#### TRY IT
Search the records for the word "birthPlace" and copy each line in which it appears.

*** GIVEN INFORMATION

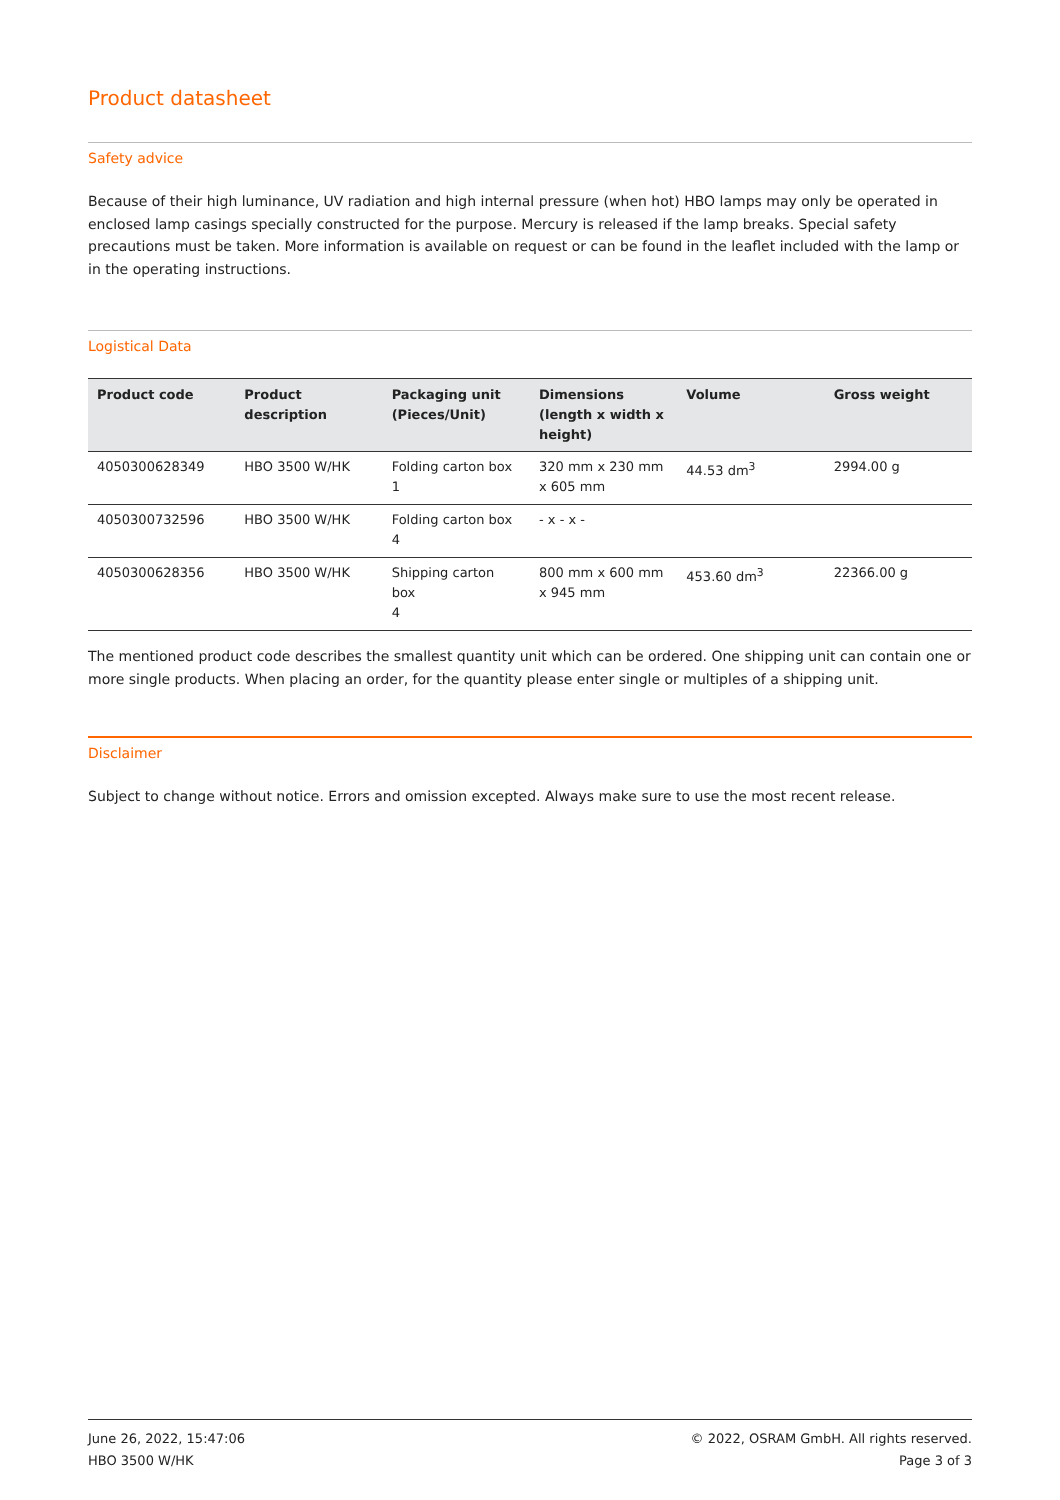Product datasheet
Safety advice
Because of their high luminance, UV radiation and high internal pressure (when hot) HBO lamps may only be operated in enclosed lamp casings specially constructed for the purpose. Mercury is released if the lamp breaks. Special safety precautions must be taken. More information is available on request or can be found in the leaflet included with the lamp or in the operating instructions.
Logistical Data
| Product code | Product description | Packaging unit (Pieces/Unit) | Dimensions (length x width x height) | Volume | Gross weight |
| --- | --- | --- | --- | --- | --- |
| 4050300628349 | HBO 3500 W/HK | Folding carton box 1 | 320 mm x 230 mm x 605 mm | 44.53 dm<sup>3</sup> | 2994.00 g |
| 4050300732596 | HBO 3500 W/HK | Folding carton box 4 | - x - x - | | |
| 4050300628356 | HBO 3500 W/HK | Shipping carton box 4 | 800 mm x 600 mm x 945 mm | 453.60 dm<sup>3</sup> | 22366.00 g |
The mentioned product code describes the smallest quantity unit which can be ordered. One shipping unit can contain one or more single products. When placing an order, for the quantity please enter single or multiples of a shipping unit.
Disclaimer
Subject to change without notice. Errors and omission excepted. Always make sure to use the most recent release.
June 26, 2022, 15:47:06
HBO 3500 W/HK
© 2022, OSRAM GmbH. All rights reserved.
Page 3 of 3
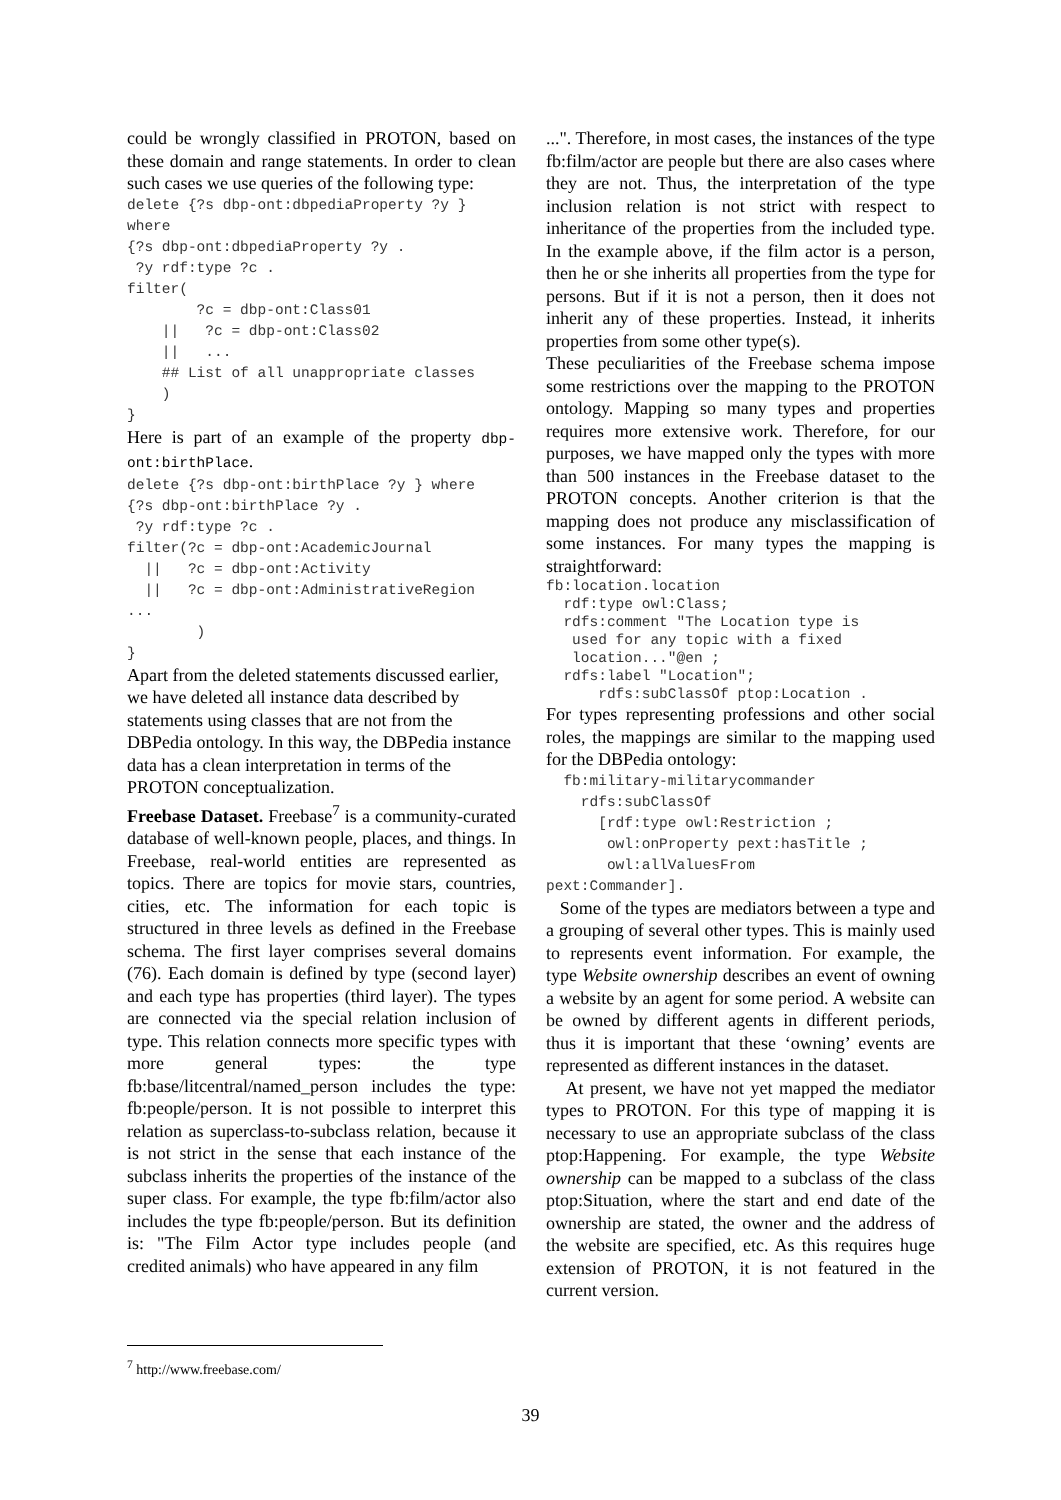could be wrongly classified in PROTON, based on these domain and range statements. In order to clean such cases we use queries of the following type:
delete {?s dbp-ont:dbpediaProperty ?y }
where
{?s dbp-ont:dbpediaProperty ?y .
 ?y rdf:type ?c .
filter(
        ?c = dbp-ont:Class01
    ||   ?c = dbp-ont:Class02
    ||   ...
    ## List of all unappropriate classes
    )
}
Here is part of an example of the property dbp-ont:birthPlace.
delete {?s dbp-ont:birthPlace ?y } where
{?s dbp-ont:birthPlace ?y .
 ?y rdf:type ?c .
filter(?c = dbp-ont:AcademicJournal
  ||   ?c = dbp-ont:Activity
  ||   ?c = dbp-ont:AdministrativeRegion
...
        )
}
Apart from the deleted statements discussed earlier, we have deleted all instance data described by statements using classes that are not from the DBPedia ontology. In this way, the DBPedia instance data has a clean interpretation in terms of the PROTON conceptualization.
Freebase Dataset. Freebase<sup>7</sup> is a community-curated database of well-known people, places, and things. In Freebase, real-world entities are represented as topics. There are topics for movie stars, countries, cities, etc. The information for each topic is structured in three levels as defined in the Freebase schema. The first layer comprises several domains (76). Each domain is defined by type (second layer) and each type has properties (third layer). The types are connected via the special relation inclusion of type. This relation connects more specific types with more general types: the type fb:base/litcentral/named_person includes the type: fb:people/person. It is not possible to interpret this relation as superclass-to-subclass relation, because it is not strict in the sense that each instance of the subclass inherits the properties of the instance of the super class. For example, the type fb:film/actor also includes the type fb:people/person. But its definition is: "The Film Actor type includes people (and credited animals) who have appeared in any film
...". Therefore, in most cases, the instances of the type fb:film/actor are people but there are also cases where they are not. Thus, the interpretation of the type inclusion relation is not strict with respect to inheritance of the properties from the included type. In the example above, if the film actor is a person, then he or she inherits all properties from the type for persons. But if it is not a person, then it does not inherit any of these properties. Instead, it inherits properties from some other type(s).
These peculiarities of the Freebase schema impose some restrictions over the mapping to the PROTON ontology. Mapping so many types and properties requires more extensive work. Therefore, for our purposes, we have mapped only the types with more than 500 instances in the Freebase dataset to the PROTON concepts. Another criterion is that the mapping does not produce any misclassification of some instances. For many types the mapping is straightforward:
fb:location.location
  rdf:type owl:Class;
  rdfs:comment "The Location type is
   used for any topic with a fixed
   location..."@en ;
  rdfs:label "Location";
      rdfs:subClassOf ptop:Location .
For types representing professions and other social roles, the mappings are similar to the mapping used for the DBPedia ontology:
  fb:military-militarycommander
    rdfs:subClassOf
      [rdf:type owl:Restriction ;
       owl:onProperty pext:hasTitle ;
       owl:allValuesFrom
pext:Commander].
Some of the types are mediators between a type and a grouping of several other types. This is mainly used to represents event information. For example, the type Website ownership describes an event of owning a website by an agent for some period. A website can be owned by different agents in different periods, thus it is important that these ‘owning’ events are represented as different instances in the dataset.
At present, we have not yet mapped the mediator types to PROTON. For this type of mapping it is necessary to use an appropriate subclass of the class ptop:Happening. For example, the type Website ownership can be mapped to a subclass of the class ptop:Situation, where the start and end date of the ownership are stated, the owner and the address of the website are specified, etc. As this requires huge extension of PROTON, it is not featured in the current version.
<sup>7</sup> http://www.freebase.com/
39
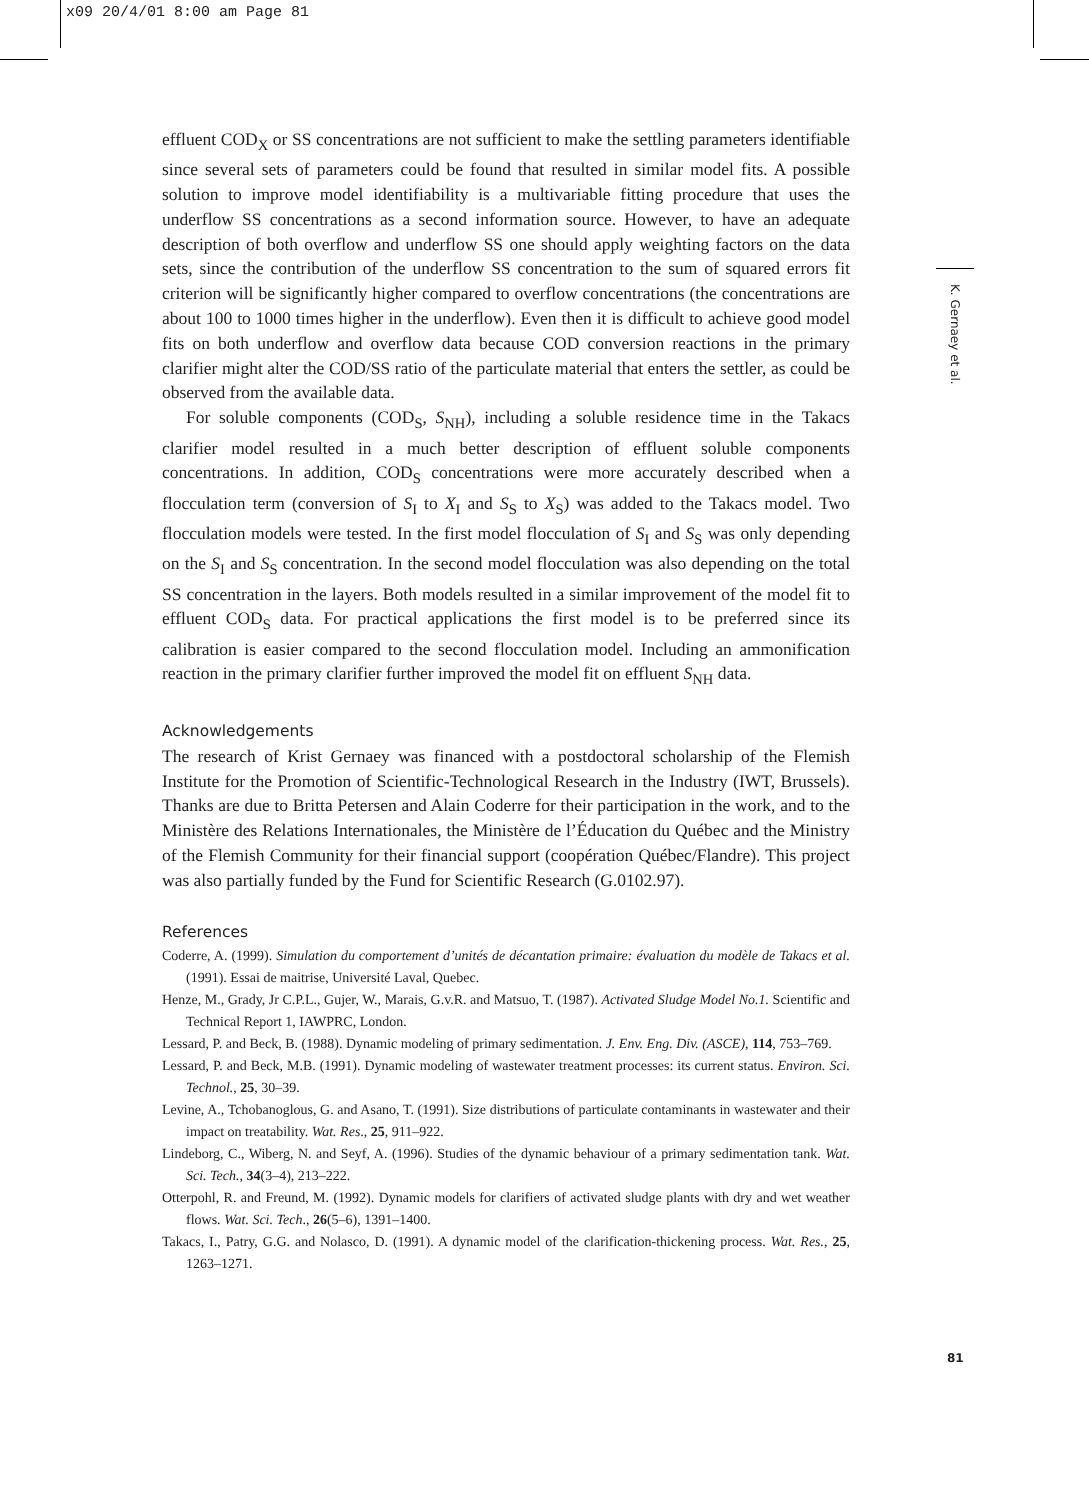x09 20/4/01 8:00 am Page 81
K. Gernaey et al.
effluent COD<sub>X</sub> or SS concentrations are not sufficient to make the settling parameters identifiable since several sets of parameters could be found that resulted in similar model fits. A possible solution to improve model identifiability is a multivariable fitting procedure that uses the underflow SS concentrations as a second information source. However, to have an adequate description of both overflow and underflow SS one should apply weighting factors on the data sets, since the contribution of the underflow SS concentration to the sum of squared errors fit criterion will be significantly higher compared to overflow concentrations (the concentrations are about 100 to 1000 times higher in the underflow). Even then it is difficult to achieve good model fits on both underflow and overflow data because COD conversion reactions in the primary clarifier might alter the COD/SS ratio of the particulate material that enters the settler, as could be observed from the available data.
For soluble components (COD<sub>S</sub>, S<sub>NH</sub>), including a soluble residence time in the Takacs clarifier model resulted in a much better description of effluent soluble components concentrations. In addition, COD<sub>S</sub> concentrations were more accurately described when a flocculation term (conversion of S<sub>I</sub> to X<sub>I</sub> and S<sub>S</sub> to X<sub>S</sub>) was added to the Takacs model. Two flocculation models were tested. In the first model flocculation of S<sub>I</sub> and S<sub>S</sub> was only depending on the S<sub>I</sub> and S<sub>S</sub> concentration. In the second model flocculation was also depending on the total SS concentration in the layers. Both models resulted in a similar improvement of the model fit to effluent COD<sub>S</sub> data. For practical applications the first model is to be preferred since its calibration is easier compared to the second flocculation model. Including an ammonification reaction in the primary clarifier further improved the model fit on effluent S<sub>NH</sub> data.
Acknowledgements
The research of Krist Gernaey was financed with a postdoctoral scholarship of the Flemish Institute for the Promotion of Scientific-Technological Research in the Industry (IWT, Brussels). Thanks are due to Britta Petersen and Alain Coderre for their participation in the work, and to the Ministère des Relations Internationales, the Ministère de l’Éducation du Québec and the Ministry of the Flemish Community for their financial support (coopération Québec/Flandre). This project was also partially funded by the Fund for Scientific Research (G.0102.97).
References
Coderre, A. (1999). Simulation du comportement d’unités de décantation primaire: évaluation du modèle de Takacs et al. (1991). Essai de maitrise, Université Laval, Quebec.
Henze, M., Grady, Jr C.P.L., Gujer, W., Marais, G.v.R. and Matsuo, T. (1987). Activated Sludge Model No.1. Scientific and Technical Report 1, IAWPRC, London.
Lessard, P. and Beck, B. (1988). Dynamic modeling of primary sedimentation. J. Env. Eng. Div. (ASCE), 114, 753–769.
Lessard, P. and Beck, M.B. (1991). Dynamic modeling of wastewater treatment processes: its current status. Environ. Sci. Technol., 25, 30–39.
Levine, A., Tchobanoglous, G. and Asano, T. (1991). Size distributions of particulate contaminants in wastewater and their impact on treatability. Wat. Res., 25, 911–922.
Lindeborg, C., Wiberg, N. and Seyf, A. (1996). Studies of the dynamic behaviour of a primary sedimentation tank. Wat. Sci. Tech., 34(3–4), 213–222.
Otterpohl, R. and Freund, M. (1992). Dynamic models for clarifiers of activated sludge plants with dry and wet weather flows. Wat. Sci. Tech., 26(5–6), 1391–1400.
Takacs, I., Patry, G.G. and Nolasco, D. (1991). A dynamic model of the clarification-thickening process. Wat. Res., 25, 1263–1271.
81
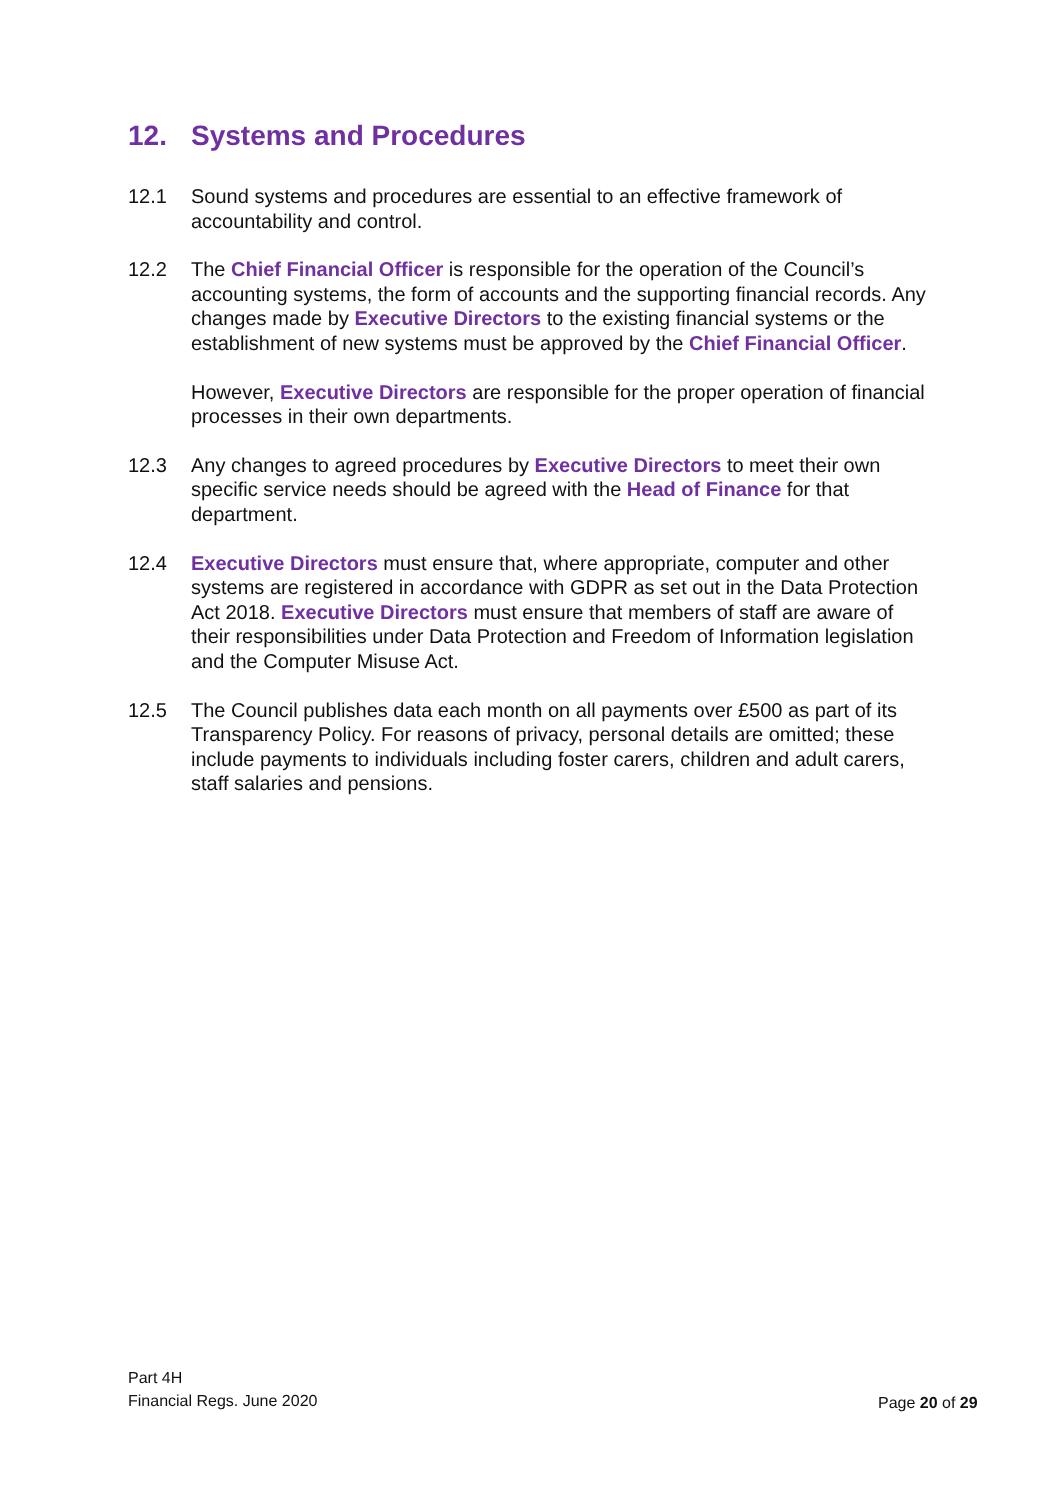12. Systems and Procedures
12.1 Sound systems and procedures are essential to an effective framework of accountability and control.
12.2 The Chief Financial Officer is responsible for the operation of the Council’s accounting systems, the form of accounts and the supporting financial records. Any changes made by Executive Directors to the existing financial systems or the establishment of new systems must be approved by the Chief Financial Officer.
However, Executive Directors are responsible for the proper operation of financial processes in their own departments.
12.3 Any changes to agreed procedures by Executive Directors to meet their own specific service needs should be agreed with the Head of Finance for that department.
12.4 Executive Directors must ensure that, where appropriate, computer and other systems are registered in accordance with GDPR as set out in the Data Protection Act 2018. Executive Directors must ensure that members of staff are aware of their responsibilities under Data Protection and Freedom of Information legislation and the Computer Misuse Act.
12.5 The Council publishes data each month on all payments over £500 as part of its Transparency Policy. For reasons of privacy, personal details are omitted; these include payments to individuals including foster carers, children and adult carers, staff salaries and pensions.
Part 4H
Financial Regs. June 2020
Page 20 of 29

******

#### FINAL ANSWER
Here is part of an example of the property dbp-ont:birthPlace.
delete {?s dbp-ont:birthPlace ?y } where
{?s dbp-ont:birthPlace ?y .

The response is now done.